I’ve always liked power analysis. Born of the Neyman-Pearson approach to significance testing, it rests upon a foundation of good measurement, the use of effect sizes, and good planning. It struck me as intrinsic to what we are aspiring to do as scientists–discover things, confirm them, then build upon that knowledge. If you do an exploratory study, you have the basic information you need to start using power analysis to your benefit. You can take the effect size estimate and use it to plan your next study and the next after that. I mean, if your effect is real and you actually believe it, why wouldn’t you use it so that your subsequent research isn’t a waste of time? There’s no better way to respect prior findings and thus prior scientists than doing a power analysis based on that prior work.
Of course, that’s not what we do. In my recent cursory review of three top journals from clinical, educational, and developmental psych a little over 20% of the papers reported conducting a power analysis when planning their research. That’s great right?

I mean, when one contemplates the number of reported power analyses in any published paper just a decade ago, this would clearly constitute an increase–there’s your glass half full. This rosy picture is backed up by the fact that the median number of participants in many journals has actually risen in the last decade (Fraley et al., 2022).
Considering the fact that granting agencies have required power analyses for several decades and that it has been one of the long-standing areas of criticism of modern psychology going back to the 1960s then 20% doesn’t sound so great. There’s your glass half empty.

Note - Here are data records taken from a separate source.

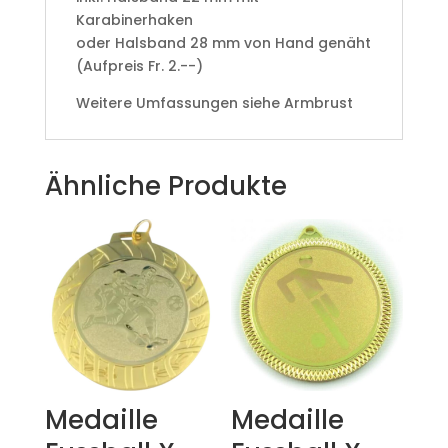
Karabinerhaken
oder Halsband 28 mm von Hand genäht
(Aufpreis Fr. 2.--)
Weitere Umfassungen siehe Armbrust
Ähnliche Produkte
Medaille
Medaille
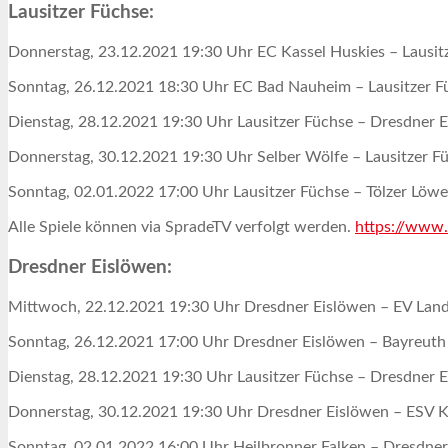
Lausitzer Füchse:
Donnerstag, 23.12.2021 19:30 Uhr EC Kassel Huskies – Lausit
Sonntag, 26.12.2021 18:30 Uhr EC Bad Nauheim – Lausitzer F
Dienstag, 28.12.2021 19:30 Uhr Lausitzer Füchse – Dresdner 
Donnerstag, 30.12.2021 19:30 Uhr Selber Wölfe – Lausitzer F
Sonntag, 02.01.2022 17:00 Uhr Lausitzer Füchse – Tölzer Löw
Alle Spiele können via SpradeTV verfolgt werden.
https://www.
Dresdner Eislöwen:
Mittwoch, 22.12.2021 19:30 Uhr Dresdner Eislöwen – EV Lan
Sonntag, 26.12.2021 17:00 Uhr Dresdner Eislöwen – Bayreuth 
Dienstag, 28.12.2021 19:30 Uhr Lausitzer Füchse – Dresdner 
Donnerstag, 30.12.2021 19:30 Uhr Dresdner Eislöwen – ESV 
Sonntag, 02.01.2022 16:00 Uhr Heilbronner Falken – Dresdner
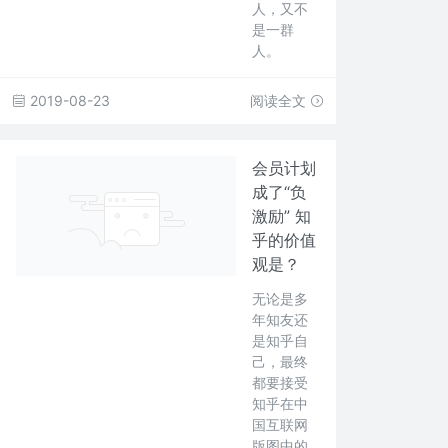
人，又不
是一群
人。
2019-08-23
阅读全文
会员计划
成了“负
激励” 知
乎的价值
观是？
无论是多
年知友还
是知乎自
己，最终
都要接受
知乎在中
国互联网
版图中的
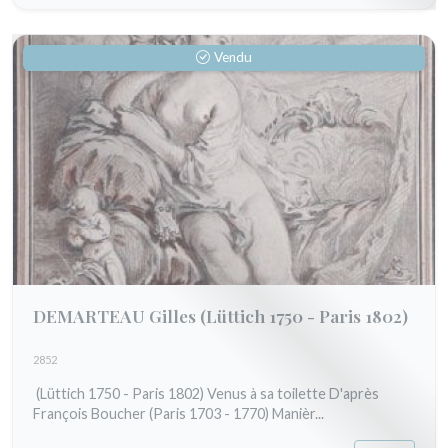
Vendu
DEMARTEAU Gilles
(Lüttich 1750 - Paris 1802)
2852
(Lüttich 1750 - Paris 1802) Venus à sa toilette D'après
François Boucher (Paris 1703 - 1770) Manièr...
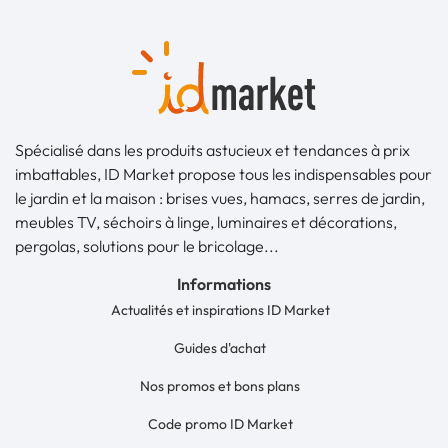
Spécialisé dans les produits astucieux et tendances à prix
imbattables, ID Market propose tous les indispensables pour
le jardin et la maison : brises vues, hamacs, serres de jardin,
meubles TV, séchoirs à linge, luminaires et décorations,
pergolas, solutions pour le bricolage...
Informations
Actualités et inspirations ID Market
Guides d'achat
Nos promos et bons plans
Code promo ID Market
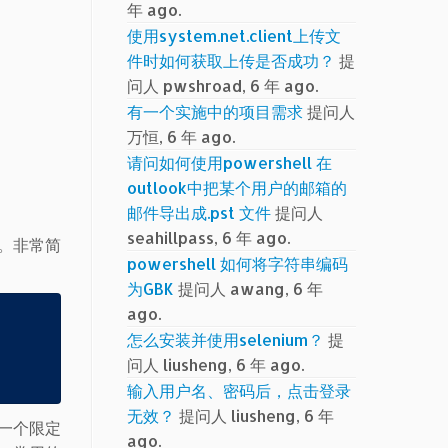
年 ago.
使用system.net.client上传文
件时如何获取上传是否成功？
提
问人 pwshroad, 6 年 ago.
有一个实施中的项目需求
提问人
万恒, 6 年 ago.
请问如何使用powershell 在
outlook中把某个用户的邮箱的
邮件导出成.pst 文件
提问人
seahillpass, 6 年 ago.
。非常简
powershell 如何将字符串编码
为GBK
提问人 awang, 6 年
ago.
怎么安装并使用selenium？
提
问人 liusheng, 6 年 ago.
输入用户名、密码后，点击登录
无效？
提问人 liusheng, 6 年
是一个限定
ago.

When you consider the fact that almost all of the power analyses reported in grants and papers are fictitious that would be a clear fail–there’s your glass completely empty. Why do I make such an outlandish claim? I served for years on an NIH review panel. It only took a few rounds of grant reviews to realize that every single study ever designed in a grant had more than adequate power. And, the modal study design never changed–we didn’t see an increase in sample size in our scientific efforts due to the fact that granting agencies required power analysis. Why was power always more than adequate? Because, researchers weren’t estimating power from an objective read of their prior efforts. No, they were telling the reader what effect size they would report in the eventual publication confirming their idea that was curated from all of the studies they ran. That is, they were telling us their post hoc power for effects that were significant in the typical sample size they ran in their lab. Most people run studies large enough to find a medium effect size to be statistically significant. Thus, almost every power analysis reported that the authors expected to find a medium sized effect and thus every proposed study had adequate power. What they were doing, in a nutshell, was estimating Power After the Results are Known, or PARKing.
Power analyses reported in published papers often follow the same strategy or lack thereof. People report power analyses not because they actually used them in planning the study, but because the norms have changed enough that they get credit for reporting a power analysis even if it is a faux power analysis. Another strategy is to report a power analysis about the lone effect that might be of notable size and blithely ignore the lack of power to test all of the follow on ideas. This is most conspicuous when people test moderator effects which are almost never powered adequately. An ingenious cosmetic power strategy in these cases is to report doing a power analysis for the main effect and then plowing ahead with the interaction analyses anyway. After all, if they are statistically significant interaction effects must be real.
PARKing is a symptom of a more pervasive disease in psychological science. Or maybe it is an allergy. Collectively, we have an acute allergy to doing cumulative science. You see, if we did cumulative science then our work would build on prior efforts. How? Well, at a minimum, we would take seriously the effects we discover and design our studies accordingly. If the prior study reported a d of .4, then we should take that finding seriously enough to design our work to detect that effect size. Heck, more appropriately, we should take seriously our own effect sizes. It is too often the case that we run a study, find an effect, and then don’t use that effect size in our own follow up research. Why? Because our incentive system doesn’t care about accumulating knowledge. It only prioritizes novel contributions. In a world where novel contributions (read findings) are the capital of the land, there is absolutely no utility in building on others’ work or your own work for that matter. You just need the putatively novel finding and the appropriate p-value to claim an effect. Power analysis is for suckers who do boring cumulative work. And, thus, you see in our top journals PARKing structures galore if and when power analyses are presented. Of course, when 80% of the studies don’t report a power analysis we are still not building any scientific structures to rely on.
Fraley, R. C., Chong, J. Y., Baacke, K. A., Greco, A. J., Guan, H., & Vazire, S. (2022). Journal N-pact factors from 2011 to 2019: evaluating the quality of social/personality journals with respect to sample size and statistical power. Advances in Methods and Practices in Psychological Science, 5(4), 25152459221120217.